[TEXT BLOCK]

The Frankly Terrible.
Game Informer magazine, whilst ranking The Stanley Parable as the
two-hundred-and-fourth best game of all time, promised that it “delved into
philosophical questions about the nature of choice, and yet it was never
pretentious […] the game was as funny as it was thought-provoking.”
Personally, I do not know what one
expects of a magazine that omitted Spyro the Dragon from its list of three
hundred games, secretly singing its own praises for remaining in publication
(delivered to my home!!) for three hundred issues, (well into the Feminist
Craze of two-thousands fourteen and fifteen, after which the hot stills of
busty digital babes inexplicably diminished, if not vanished) and all in the
same breath enthroned a SEQUEL to the Legend of Zelda (as though to spite Arin
Hanson). Certainly I did not think that the Staff’s claims to non-pretension,
or at least the proper assessment of it, were credible in light of these facts.
But driven at once by a nostalgia for the corporate office setting, an
insatiable intellectual curiosity, (including a fervent desire to understand
what the average person considers pretentious) and the challenge that I
internalized from the suggestion that my own ideas, especially for
decision-based game design, were pretentious, I saved up what paltry allowance
I could afford as a sleep-deprived, unemployed college student, and I
downloaded the Parable with delight, anticipation, and some trepid
reservations: a quiver of a sense that this would be a Camusian or Kafkaesque
disappointment. It seemed that every person that I spoke with since my having
caught wind of it had heard of it, and in my programming class it took only the
mention of it on my part to invoke enthusiasm from the Gentle Giant that sits
in front of me. Having played the demo, my appetite was whetted, even as my
intellect was stimulated in retort. But the unease within my conscience did not
abate when I had formalized my complaints in the form of an essay for my Game
Design class. I felt ashamed for having assessed it so harshly without having
played it through to its proper consummation, and immediately my training as an
Academic Debater brought me into the imagined jury of my fellows. I had to
attain ethos if my opinions were to be final. I felt an obligation to give this
work of art a chance, fervently pursuing the hope that it resolves the problems
that it addresses. Mind you: these problems are in no ways novel; the sense of
existential despair is frankly a bit dated, and to treat any game that would
try to sell it in so heavy-handed a manner as the demo suggested as though it
were doing something groundbreaking is perhaps the most objective definition
for “pretension” that I can find to apply to contemporary society. That horse
is dead; MacIntyre long ago lay Beckett, Sartre, and Nietzsche to rest in After Virtue. Charlie Kaufmann glorified
these themes believably and palpably in Synecdoche,
New York, only to be met with mixed reviews and general confusion by his
audience (present company excluded). Long before him there was Franz Kafka,
whose name, as it turns out, appears nebulously on a white board in the
Parable: “R.I.P. Franz”. Sartre wrote No
Exit, a play that took minimalism to an extreme that only Waiting for Godot could top. So on and
so forth, and did I mention “so it goes”? Kurt Vonnegut made his entire career
out of tearing down false idols. So did Friedrich Nietzsche, about a century
before him. And don’t even get me started on noise music.

[REQUIRED TASK 1] In the review of The Stanley Parable above, list every thinker or writer that the text says MacIntyre laid to rest in After Virtue.

[LISTED RECORDS]

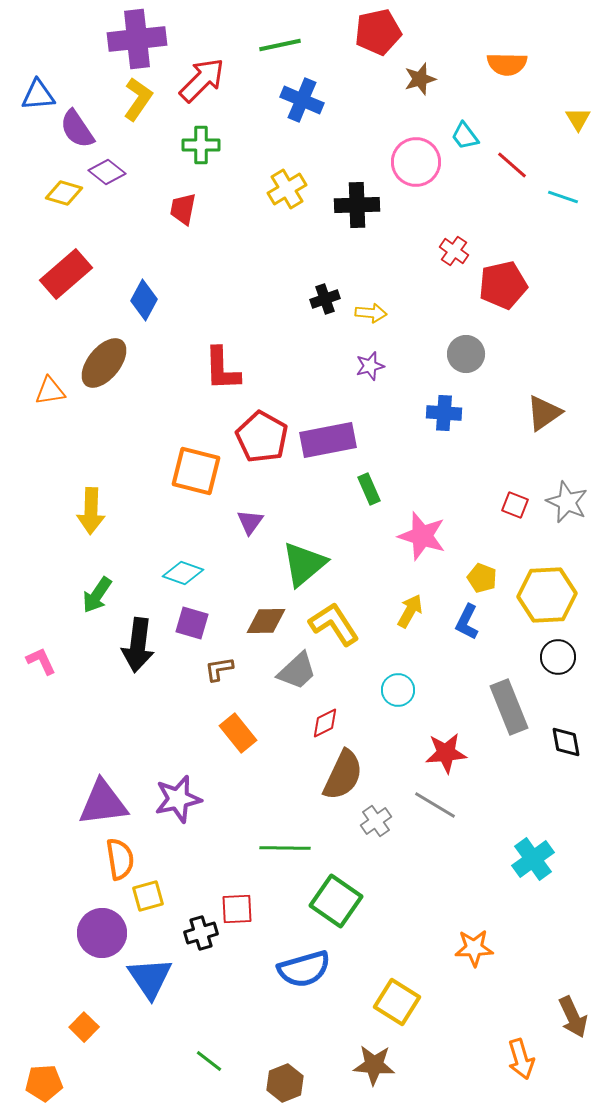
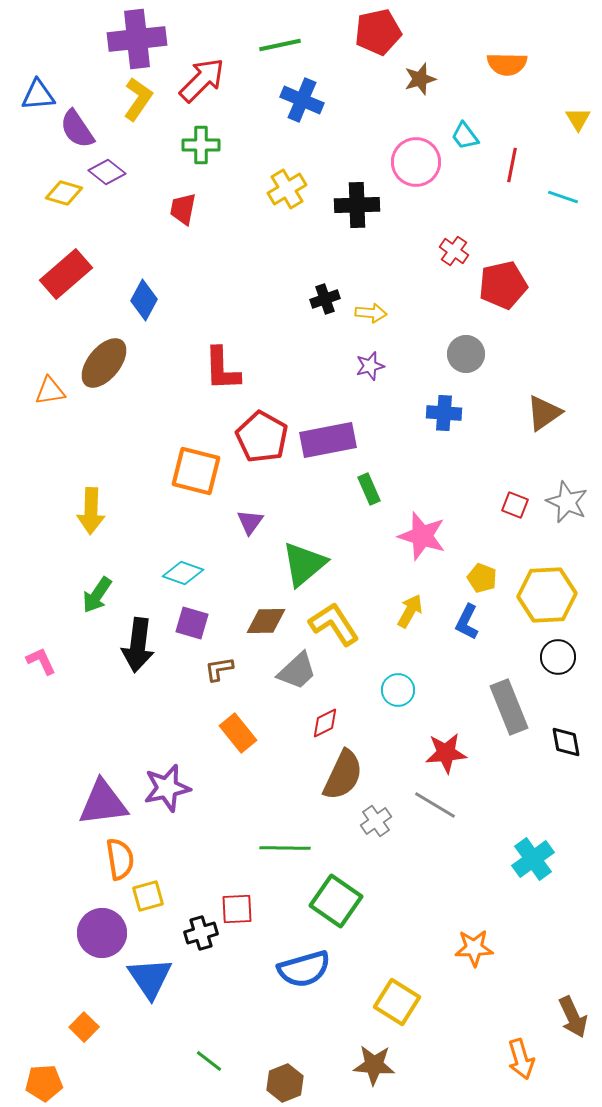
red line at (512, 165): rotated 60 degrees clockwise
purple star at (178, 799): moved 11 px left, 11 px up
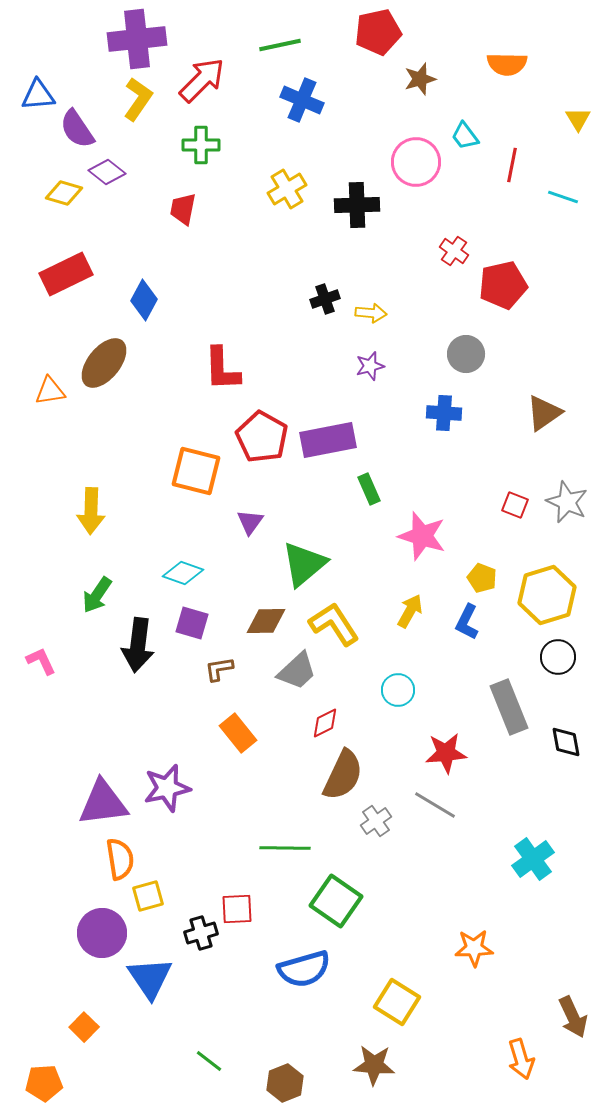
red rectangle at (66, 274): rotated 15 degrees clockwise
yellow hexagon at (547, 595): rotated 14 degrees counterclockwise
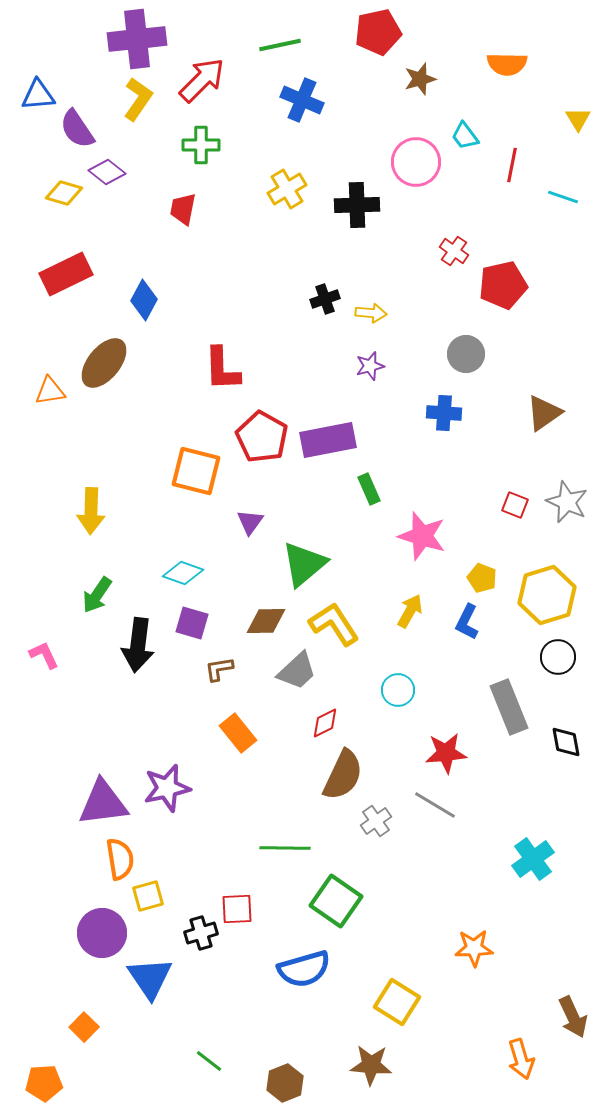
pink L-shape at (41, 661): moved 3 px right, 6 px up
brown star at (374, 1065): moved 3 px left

[REQUIRED TASK 2] Recast the lines of the records as a numbered list with no blank lines, and leave the pictures out of your answer.

[EXPECTED OUTPUT 1]
Beckett
Sartre
Nietzsche

[EXPECTED OUTPUT 2]
1. red line at (512, 165): rotated 60 degrees clockwise
2. purple star at (178, 799): moved 11 px left, 11 px up
3. red rectangle at (66, 274): rotated 15 degrees clockwise
4. yellow hexagon at (547, 595): rotated 14 degrees counterclockwise
5. pink L-shape at (41, 661): moved 3 px right, 6 px up
6. brown star at (374, 1065): moved 3 px left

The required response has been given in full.